Ci mettemmo a mangiare accanto ad un tavolino in attesa di prendere l’aereo. Elissa si limitò ad un tazzone di caffè americano, mentre io, da brava italiana che si rispetti, presi un cappuccino e un cornetto alla marmellata.

-Sei emozionata? -domandò curiosa ed io annuì pulendomi la bocca con un tovagliolo .

-Molto, in realtà. Anche un po' impaurita.

-Sarebbe strano se non lo fossi. Le cose nuove ci spaventano sempre, l’importante è andare oltre quella paura. E credo che tu lo abbia già fatto.

Arricciai il naso poco convinta.

-Tu dici?

-Lo dico e lo penso. D’altronde l’accademia suscita sempre questo tipo di emozioni. E sarà ancora più amplificato con l’arrivo dell’elemento. Ti sembrerà di toccare le stelle! Io me lo ricordo quando scoprì dello spazio, avevo su per giù la tua età.

-Sei una… scelta dal destino? -chiesi curiosa e lei annuì fieramente, sorseggiando poi altro caffè.

-Certo, non è solo perché sono la custode che mi hanno mandato qui da te.

Il discorso di Elissa non faceva una piega ed io non ne rimasi sorpresa, in fin dei conti solo una Väalyana centenaria scelta dal destino avrebbe potuto comprendere il caos che in quel momento girava nella mia testa. Un caos che man mano stava unendo i puntini.

-Come si può intuire quale possa essere il proprio elemento? -feci d’un tratto alzando gli occhi marroni sui suoi azzurri. Ero curiosa, era da mesi che me lo stavo chiedendo e domandarglielo in una lettera sarebbe stato poco esaustivo.

-Dipende da Väalyano in realtà. Io quando l’ho scoperto non sapevo cosa fosse, è successo in un giorno come tanti. Mai avrei pensato di avere qualche legame con lo spazio intorno a me, eppure certi che ho conosciuto affermano di averlo saputo. Di aver sempre sentito un potenziale sentimento nei confronti del fuoco, dell’acqua, della terra… È una cosa che saprebbero spiegarti solo coloro che l’hanno percepita, una sorta di sesto senso-abbozzò un sorriso. -Tu credi di avere già un legame con qualche elemento?

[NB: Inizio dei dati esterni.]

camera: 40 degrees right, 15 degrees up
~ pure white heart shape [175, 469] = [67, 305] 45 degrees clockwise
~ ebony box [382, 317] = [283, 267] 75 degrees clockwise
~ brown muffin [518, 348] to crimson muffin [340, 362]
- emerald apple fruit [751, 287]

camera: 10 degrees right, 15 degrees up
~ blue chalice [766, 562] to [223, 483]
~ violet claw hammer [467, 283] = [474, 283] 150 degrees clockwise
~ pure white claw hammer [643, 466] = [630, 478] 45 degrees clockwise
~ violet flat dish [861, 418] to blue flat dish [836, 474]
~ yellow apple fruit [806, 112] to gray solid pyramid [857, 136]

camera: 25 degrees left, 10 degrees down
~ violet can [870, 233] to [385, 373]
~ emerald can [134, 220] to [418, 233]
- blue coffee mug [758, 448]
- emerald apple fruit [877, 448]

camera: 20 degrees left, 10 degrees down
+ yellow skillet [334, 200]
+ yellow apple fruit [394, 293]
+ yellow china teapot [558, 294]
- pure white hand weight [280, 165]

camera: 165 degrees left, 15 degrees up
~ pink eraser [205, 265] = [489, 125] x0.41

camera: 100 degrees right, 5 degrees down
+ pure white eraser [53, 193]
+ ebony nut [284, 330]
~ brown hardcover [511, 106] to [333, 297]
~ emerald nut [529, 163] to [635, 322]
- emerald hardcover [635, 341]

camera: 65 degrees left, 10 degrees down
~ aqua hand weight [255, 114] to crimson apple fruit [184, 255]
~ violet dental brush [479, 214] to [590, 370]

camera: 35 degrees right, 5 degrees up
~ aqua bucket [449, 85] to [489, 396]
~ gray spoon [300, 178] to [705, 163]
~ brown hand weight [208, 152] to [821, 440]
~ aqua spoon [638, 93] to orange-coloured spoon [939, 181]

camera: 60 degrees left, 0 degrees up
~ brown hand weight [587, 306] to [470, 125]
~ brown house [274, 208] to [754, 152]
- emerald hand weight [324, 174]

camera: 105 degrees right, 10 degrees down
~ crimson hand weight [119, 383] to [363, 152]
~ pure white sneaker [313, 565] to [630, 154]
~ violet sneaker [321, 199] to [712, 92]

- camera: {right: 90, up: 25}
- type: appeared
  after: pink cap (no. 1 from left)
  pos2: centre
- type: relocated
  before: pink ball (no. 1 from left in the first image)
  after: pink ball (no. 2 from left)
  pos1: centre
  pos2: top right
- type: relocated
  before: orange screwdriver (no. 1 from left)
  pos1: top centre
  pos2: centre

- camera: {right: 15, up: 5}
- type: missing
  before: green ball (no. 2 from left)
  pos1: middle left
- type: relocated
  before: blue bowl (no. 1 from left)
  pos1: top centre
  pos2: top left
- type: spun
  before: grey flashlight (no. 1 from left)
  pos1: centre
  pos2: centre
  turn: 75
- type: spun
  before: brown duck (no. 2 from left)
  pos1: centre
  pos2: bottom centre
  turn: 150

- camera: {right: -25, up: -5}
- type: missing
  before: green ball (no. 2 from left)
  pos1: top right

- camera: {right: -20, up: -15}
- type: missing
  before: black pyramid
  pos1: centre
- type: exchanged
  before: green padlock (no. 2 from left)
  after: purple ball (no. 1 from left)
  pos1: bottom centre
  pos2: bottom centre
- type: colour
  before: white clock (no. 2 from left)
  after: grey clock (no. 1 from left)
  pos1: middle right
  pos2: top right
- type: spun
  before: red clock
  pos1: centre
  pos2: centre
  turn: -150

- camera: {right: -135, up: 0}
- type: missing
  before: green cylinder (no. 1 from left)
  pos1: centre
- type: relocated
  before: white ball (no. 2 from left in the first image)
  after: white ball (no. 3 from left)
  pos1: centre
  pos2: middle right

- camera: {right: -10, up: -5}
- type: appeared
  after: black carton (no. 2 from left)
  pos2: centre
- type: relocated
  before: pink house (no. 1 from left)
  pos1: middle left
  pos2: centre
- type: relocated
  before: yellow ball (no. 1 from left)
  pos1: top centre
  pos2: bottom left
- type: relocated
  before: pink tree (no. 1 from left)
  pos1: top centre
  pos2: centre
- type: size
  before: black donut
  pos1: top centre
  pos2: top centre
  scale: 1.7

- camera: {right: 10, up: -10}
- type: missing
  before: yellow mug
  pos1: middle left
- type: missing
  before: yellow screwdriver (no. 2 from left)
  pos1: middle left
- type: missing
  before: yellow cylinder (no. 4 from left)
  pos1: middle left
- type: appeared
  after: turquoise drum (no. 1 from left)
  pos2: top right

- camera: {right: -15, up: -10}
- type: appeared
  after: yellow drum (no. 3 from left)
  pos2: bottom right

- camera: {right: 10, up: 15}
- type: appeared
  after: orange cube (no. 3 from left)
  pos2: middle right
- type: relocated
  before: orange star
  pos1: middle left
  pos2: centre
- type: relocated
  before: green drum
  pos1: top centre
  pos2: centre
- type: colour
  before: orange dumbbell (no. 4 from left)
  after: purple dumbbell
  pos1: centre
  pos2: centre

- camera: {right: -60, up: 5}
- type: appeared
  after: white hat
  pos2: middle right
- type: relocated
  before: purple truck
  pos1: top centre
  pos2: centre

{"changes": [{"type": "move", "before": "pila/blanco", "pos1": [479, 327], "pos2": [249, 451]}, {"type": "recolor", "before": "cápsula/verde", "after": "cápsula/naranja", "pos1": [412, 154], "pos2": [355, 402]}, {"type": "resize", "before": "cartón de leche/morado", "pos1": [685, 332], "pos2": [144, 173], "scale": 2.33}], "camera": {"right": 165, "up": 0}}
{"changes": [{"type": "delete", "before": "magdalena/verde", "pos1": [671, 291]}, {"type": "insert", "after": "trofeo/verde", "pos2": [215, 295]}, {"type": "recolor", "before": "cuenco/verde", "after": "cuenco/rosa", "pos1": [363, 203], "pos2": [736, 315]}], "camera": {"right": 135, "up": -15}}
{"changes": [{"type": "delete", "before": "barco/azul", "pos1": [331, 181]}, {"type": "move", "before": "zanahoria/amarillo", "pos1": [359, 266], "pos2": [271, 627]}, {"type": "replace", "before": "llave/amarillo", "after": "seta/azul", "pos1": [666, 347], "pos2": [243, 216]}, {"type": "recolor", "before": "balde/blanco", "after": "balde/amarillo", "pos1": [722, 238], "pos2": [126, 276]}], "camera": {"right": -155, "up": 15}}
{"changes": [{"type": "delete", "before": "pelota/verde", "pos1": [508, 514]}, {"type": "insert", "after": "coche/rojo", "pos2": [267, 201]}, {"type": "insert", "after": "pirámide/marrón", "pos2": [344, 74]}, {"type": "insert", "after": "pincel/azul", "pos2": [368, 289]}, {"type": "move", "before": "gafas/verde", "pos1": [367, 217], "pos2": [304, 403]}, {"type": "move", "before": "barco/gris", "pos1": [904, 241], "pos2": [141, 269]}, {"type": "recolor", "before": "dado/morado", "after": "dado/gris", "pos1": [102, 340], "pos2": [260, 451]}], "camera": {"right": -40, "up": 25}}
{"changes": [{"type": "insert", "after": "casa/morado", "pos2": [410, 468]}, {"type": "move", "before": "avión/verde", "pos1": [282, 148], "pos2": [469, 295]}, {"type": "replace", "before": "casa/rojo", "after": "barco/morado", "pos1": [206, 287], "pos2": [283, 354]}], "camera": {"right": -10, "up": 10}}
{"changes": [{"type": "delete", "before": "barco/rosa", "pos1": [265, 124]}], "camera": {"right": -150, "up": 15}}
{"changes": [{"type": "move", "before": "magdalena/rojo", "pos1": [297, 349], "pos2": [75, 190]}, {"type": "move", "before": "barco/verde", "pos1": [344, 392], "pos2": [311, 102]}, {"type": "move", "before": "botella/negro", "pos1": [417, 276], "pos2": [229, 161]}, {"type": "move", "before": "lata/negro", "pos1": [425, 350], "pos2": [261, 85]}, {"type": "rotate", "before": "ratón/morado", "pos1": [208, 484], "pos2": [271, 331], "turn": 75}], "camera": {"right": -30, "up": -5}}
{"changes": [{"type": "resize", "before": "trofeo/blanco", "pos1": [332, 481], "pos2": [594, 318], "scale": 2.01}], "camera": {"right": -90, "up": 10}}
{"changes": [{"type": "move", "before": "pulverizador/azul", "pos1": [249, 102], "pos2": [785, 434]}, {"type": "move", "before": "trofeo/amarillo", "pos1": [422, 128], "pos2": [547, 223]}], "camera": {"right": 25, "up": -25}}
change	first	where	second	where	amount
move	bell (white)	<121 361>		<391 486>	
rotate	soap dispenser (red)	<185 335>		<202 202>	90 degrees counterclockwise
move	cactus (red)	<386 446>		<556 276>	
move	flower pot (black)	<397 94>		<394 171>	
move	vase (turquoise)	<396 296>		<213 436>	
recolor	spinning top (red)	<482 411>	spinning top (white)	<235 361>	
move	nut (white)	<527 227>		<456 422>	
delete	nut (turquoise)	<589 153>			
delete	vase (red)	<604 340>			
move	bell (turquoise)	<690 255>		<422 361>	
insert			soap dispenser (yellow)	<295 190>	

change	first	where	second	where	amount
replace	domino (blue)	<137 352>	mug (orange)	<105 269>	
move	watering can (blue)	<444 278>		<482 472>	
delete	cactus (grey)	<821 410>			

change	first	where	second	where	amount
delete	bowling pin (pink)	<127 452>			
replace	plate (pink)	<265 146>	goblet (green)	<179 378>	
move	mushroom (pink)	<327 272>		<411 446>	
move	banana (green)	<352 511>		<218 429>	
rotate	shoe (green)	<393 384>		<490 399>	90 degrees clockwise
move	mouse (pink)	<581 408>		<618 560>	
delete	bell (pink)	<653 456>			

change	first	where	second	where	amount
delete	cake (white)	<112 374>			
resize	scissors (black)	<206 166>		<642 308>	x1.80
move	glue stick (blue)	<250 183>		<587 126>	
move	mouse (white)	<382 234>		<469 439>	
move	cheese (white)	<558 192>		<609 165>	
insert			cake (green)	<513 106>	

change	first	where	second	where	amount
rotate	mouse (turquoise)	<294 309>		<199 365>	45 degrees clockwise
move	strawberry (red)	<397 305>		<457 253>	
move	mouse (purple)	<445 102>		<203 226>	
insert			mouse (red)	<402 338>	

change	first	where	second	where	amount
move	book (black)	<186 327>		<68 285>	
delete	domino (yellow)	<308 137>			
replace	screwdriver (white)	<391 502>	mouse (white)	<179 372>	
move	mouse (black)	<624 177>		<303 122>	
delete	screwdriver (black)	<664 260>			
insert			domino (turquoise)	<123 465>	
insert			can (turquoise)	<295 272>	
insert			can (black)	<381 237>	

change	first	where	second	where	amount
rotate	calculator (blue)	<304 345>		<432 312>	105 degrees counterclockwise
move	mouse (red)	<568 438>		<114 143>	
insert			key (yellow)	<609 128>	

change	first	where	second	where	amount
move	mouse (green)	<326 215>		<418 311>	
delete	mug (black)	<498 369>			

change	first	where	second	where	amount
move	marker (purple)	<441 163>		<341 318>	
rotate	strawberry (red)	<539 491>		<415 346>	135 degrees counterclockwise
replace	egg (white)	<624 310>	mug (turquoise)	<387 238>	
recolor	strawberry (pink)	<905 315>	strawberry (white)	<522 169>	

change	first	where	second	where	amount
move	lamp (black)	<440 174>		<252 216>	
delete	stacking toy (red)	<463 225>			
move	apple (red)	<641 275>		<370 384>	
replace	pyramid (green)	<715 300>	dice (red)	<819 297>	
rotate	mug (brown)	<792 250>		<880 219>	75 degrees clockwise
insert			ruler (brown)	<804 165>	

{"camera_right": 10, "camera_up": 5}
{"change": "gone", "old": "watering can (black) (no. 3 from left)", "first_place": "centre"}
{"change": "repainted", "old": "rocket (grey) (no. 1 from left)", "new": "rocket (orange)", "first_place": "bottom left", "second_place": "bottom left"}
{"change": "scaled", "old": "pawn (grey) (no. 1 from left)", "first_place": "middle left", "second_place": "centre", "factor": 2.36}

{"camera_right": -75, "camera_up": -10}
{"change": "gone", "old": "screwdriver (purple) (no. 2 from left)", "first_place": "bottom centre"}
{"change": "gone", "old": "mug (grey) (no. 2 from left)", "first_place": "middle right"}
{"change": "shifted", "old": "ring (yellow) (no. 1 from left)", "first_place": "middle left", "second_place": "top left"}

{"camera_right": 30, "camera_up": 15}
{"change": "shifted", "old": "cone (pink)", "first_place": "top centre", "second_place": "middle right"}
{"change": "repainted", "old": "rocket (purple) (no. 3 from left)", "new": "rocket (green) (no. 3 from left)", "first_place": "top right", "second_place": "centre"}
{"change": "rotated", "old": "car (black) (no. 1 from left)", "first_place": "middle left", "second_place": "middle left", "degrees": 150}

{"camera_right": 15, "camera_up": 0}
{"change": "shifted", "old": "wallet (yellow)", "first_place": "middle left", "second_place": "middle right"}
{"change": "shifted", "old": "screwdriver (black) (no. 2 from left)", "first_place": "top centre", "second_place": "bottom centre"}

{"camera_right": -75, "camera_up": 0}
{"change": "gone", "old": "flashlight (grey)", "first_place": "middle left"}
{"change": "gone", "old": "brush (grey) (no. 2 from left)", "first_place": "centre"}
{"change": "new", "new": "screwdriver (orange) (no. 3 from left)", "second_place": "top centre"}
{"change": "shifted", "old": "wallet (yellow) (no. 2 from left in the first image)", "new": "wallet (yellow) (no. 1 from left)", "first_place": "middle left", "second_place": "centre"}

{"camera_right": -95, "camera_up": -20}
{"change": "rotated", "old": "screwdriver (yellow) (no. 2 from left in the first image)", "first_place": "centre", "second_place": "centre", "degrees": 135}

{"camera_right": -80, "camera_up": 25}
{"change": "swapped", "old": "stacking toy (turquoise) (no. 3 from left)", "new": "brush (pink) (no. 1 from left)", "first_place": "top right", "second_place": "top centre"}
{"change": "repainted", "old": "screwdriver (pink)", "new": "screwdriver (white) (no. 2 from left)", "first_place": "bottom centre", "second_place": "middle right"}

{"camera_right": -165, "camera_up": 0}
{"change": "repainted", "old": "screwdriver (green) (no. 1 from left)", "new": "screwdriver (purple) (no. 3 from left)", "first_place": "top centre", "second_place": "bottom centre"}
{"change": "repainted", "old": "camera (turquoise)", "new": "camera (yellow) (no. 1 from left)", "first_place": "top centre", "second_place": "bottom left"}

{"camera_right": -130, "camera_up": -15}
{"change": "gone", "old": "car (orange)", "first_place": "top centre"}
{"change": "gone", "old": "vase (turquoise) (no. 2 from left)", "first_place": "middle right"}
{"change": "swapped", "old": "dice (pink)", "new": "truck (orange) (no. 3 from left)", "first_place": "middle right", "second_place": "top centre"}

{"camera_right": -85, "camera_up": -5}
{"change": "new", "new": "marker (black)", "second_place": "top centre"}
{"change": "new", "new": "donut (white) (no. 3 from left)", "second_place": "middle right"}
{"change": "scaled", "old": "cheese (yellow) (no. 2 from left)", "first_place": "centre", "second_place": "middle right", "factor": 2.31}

-No, non credo-dissi incerta facendo una smorfia. -Cioè, non saprei nemmeno capirlo.

-Fidati di me, se ci sarà lo capirai.

Prima di prendere l’aereo Elissa mi spiegò tante altre cose: i nati Väalyani, ad esempio, sapevano che avrebbero ereditato 99 su 100 uno degli elementi dei genitori, e solo in pochi casi ciò non accadeva. Tanto rari quanto i dominatori dello spazio, sempre di meno da quasi 30 anni. Un tempo lo spazio era inserito come un’unica materia, ma dato che di Väalyani di quel tipo sfuggivano sempre per qualche malsana legge del destino l’avevano tolta dal programma degli studenti. All’accademia Elissa, assieme alla professoressa e professor Gablin, era la sola a poter controllare lo spazio e perciò tutti gli altri elementi. Potevano farci di tutto, solo non crearli. Era meglio tenerseli buoni...

-È strano, non trovi? -chiesi ad Elissa nel mentre che ci imbarcavamo sull’aereo. -Sembra quasi fatto apposta.

La donna si limitò a sorridere per nulla preoccupata, per quanto comunque potevo intuire da quel perfetto sguardo.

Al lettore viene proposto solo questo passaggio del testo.